In a sense, that’s just who the modern leadership-industrial complex is catering to—to ambitious people who crave influence and authority, but who may not have any meaningful use for that influence and authority. In a sense, it’s a multi-billion dollar industry ($60 billion annually, by some estimates) that’s focused on egging on narcissists to be even more narcissistic.

But here the paradox of leadership: As management legend Warren Bennis has observed, most people who become good leaders don’t set out to become leaders. They simply set out to become themselves,in an authentic manner. And they deploy every means at their disposal toward that end. If others find that your personal form of self-expression is compelling to them, they will follow … and now you can call yourself a leader.

In other words, Bennis believed that leaders became leaders not by studying management processes, but just by giving themselves permission to do what they believed in and were passionate about.

Of course, if you do what you really believe in, you may well end up shunning leadership and management. You may choose to remain a teacher in the classroom than the hapless administrator tilting at windmills.
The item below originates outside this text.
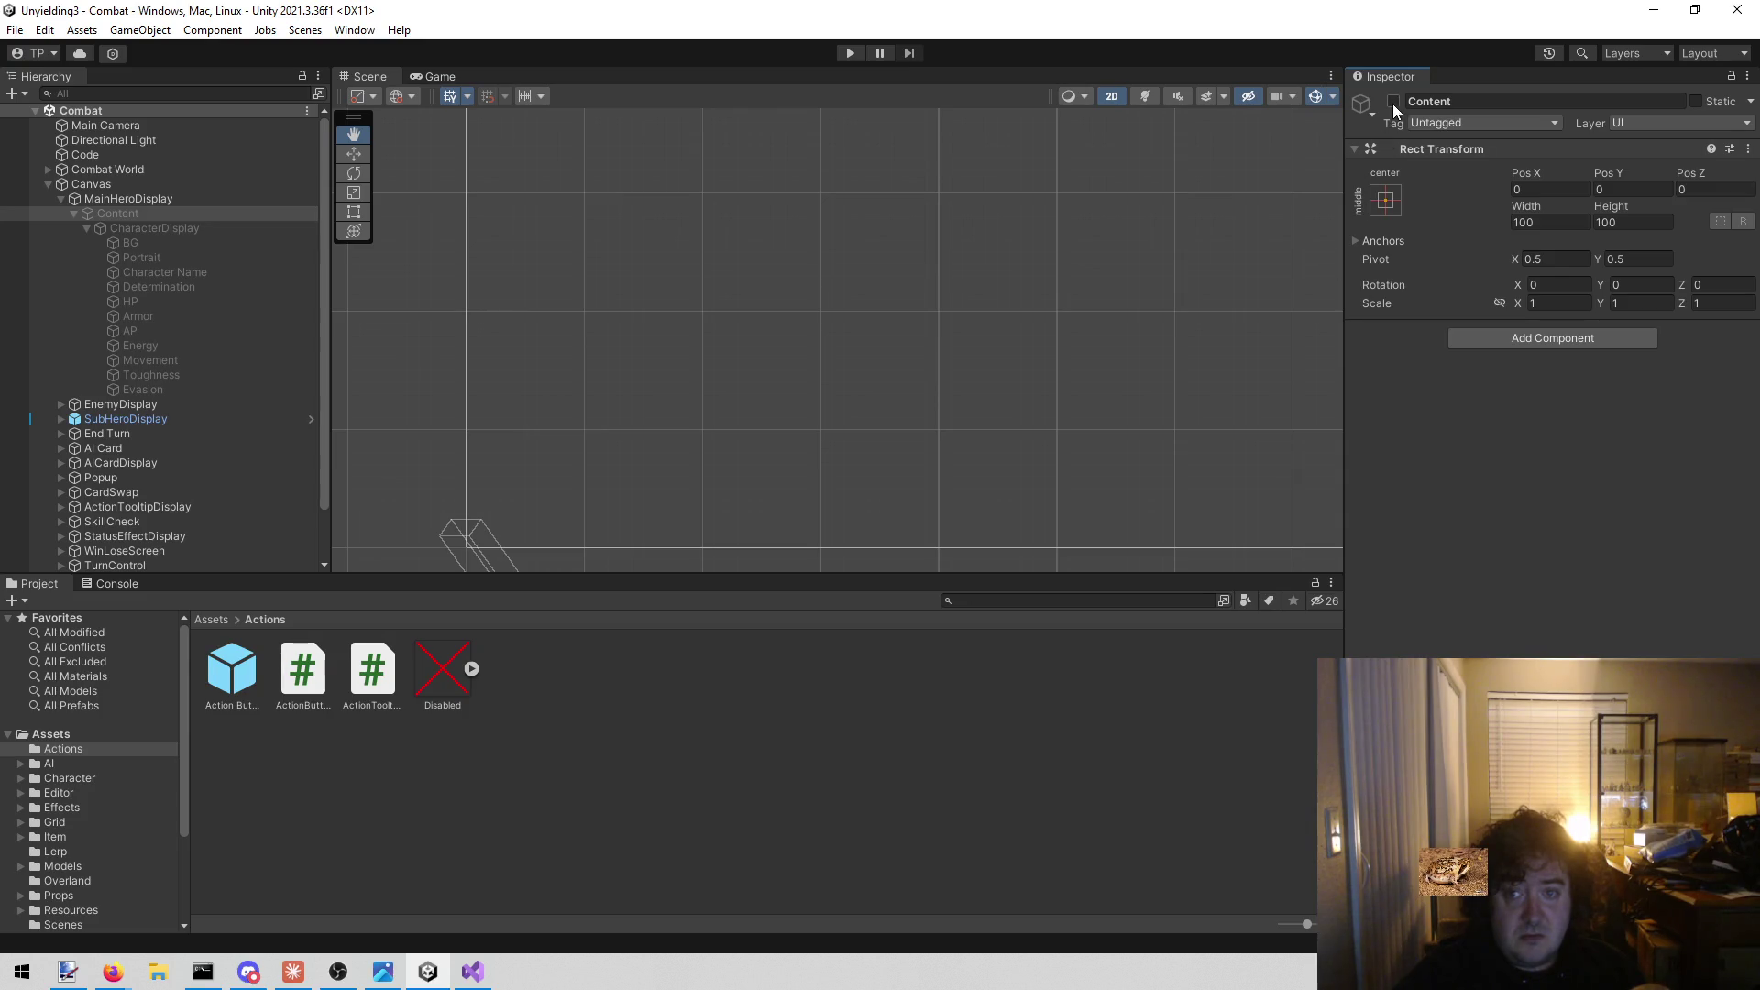
pyautogui.click(1389, 100)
I’d add a qualification to Bennis’ point: If you do have a specific direction in which you really want to take people, you have a chance to become a leader. It’s one thing if you passionately want to take the local school district in a particular direction and you’re willing to make every effort to get others to join you in the effort. But it’s another thing if you just like the idea of being in charge or having a bigger paycheck or more “prestige.”
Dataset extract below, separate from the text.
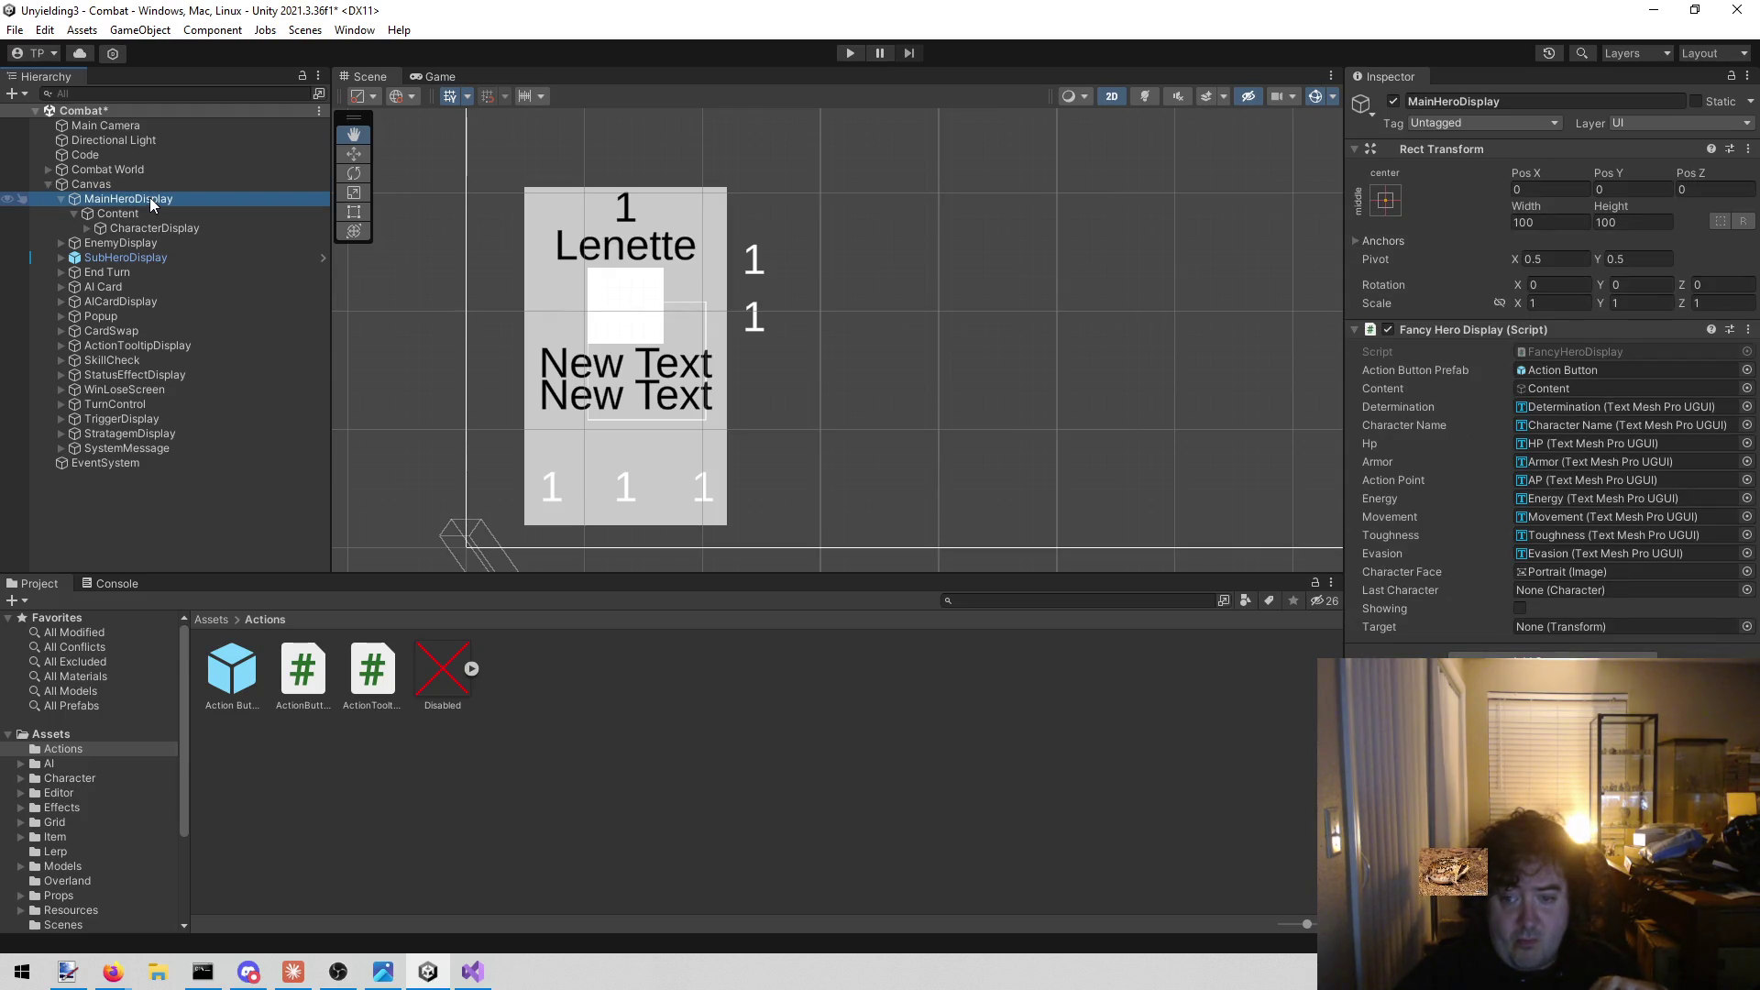
pyautogui.click(164, 213)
Most managers fall into that latter category, don’t they?

But if you fall into that latter category, you tend to be surprised by the resistance and hostility that  attend your every moment. And you find that managing people is like trying to get a flock of ducklings to stand still.

Perhaps leading is like being a parent. It involves infinite headaches and sacrifices and lost sleep and diaper-changing. Only the person who truly loves the cause can survive the trauma and find it all worthwhile.

But the person who just wants the glory will at worst get eaten alive and at best just become ineffective and bitter.

There should be no shame in recognizing that you can make a greater contribution to society without a business card that reads, “Leader” or “Manager” or “Person in Charge of Getting Stubborn and Resistant Human Beings to move in the Same Direction Without Whining.”

 

The Difference Between Leadership and Greatness

It’s time to demystify some concepts of our management era, by pointing out two simple truths:

1. We all rightly admire great people and aspire to be one. But not every great person is a leader, and not every leader is a great person. Greatness is defined in many ways. Leadership is defined in far narrower ways.

2. If fewer people succumbed to the siren song of leadership—to the prestige, the paycheck, the perks—the overall level of leadership in our society would instantly rise, because many people with the wrong motives would be cleared out of the executive suites.

I base this view on years of watching (and advising and serving) top-level presidents and CEOs and senior executives of major organizations—some who succeeded at epic levels and some who didn’t. I base it on my own up-and-down experiences in management and leadership (albeit at a lower level than the head of a large organization). And I base it on years of working alongside influential leadership theorists who had to test which theories work in practice.

Greatness and leadership both require overcoming failures and obstacles and setbacks. But in the case of the leader, those failures tend to be particularlypublic. And there are often significant groups of people—followers, donors, the media, and rivals—who are willing to pounce on any weakness they perceive in you. That’s some tough brew—certainly not for everyone.

Not every mountain need be clumb, as they say. Just because leadership and management represent an imposing challenge doesn’t mean they should be your challenge. There’s greater honor and happiness in finding your own true path than in getting on a path that others (and perhaps your inner ego) try to sell to you.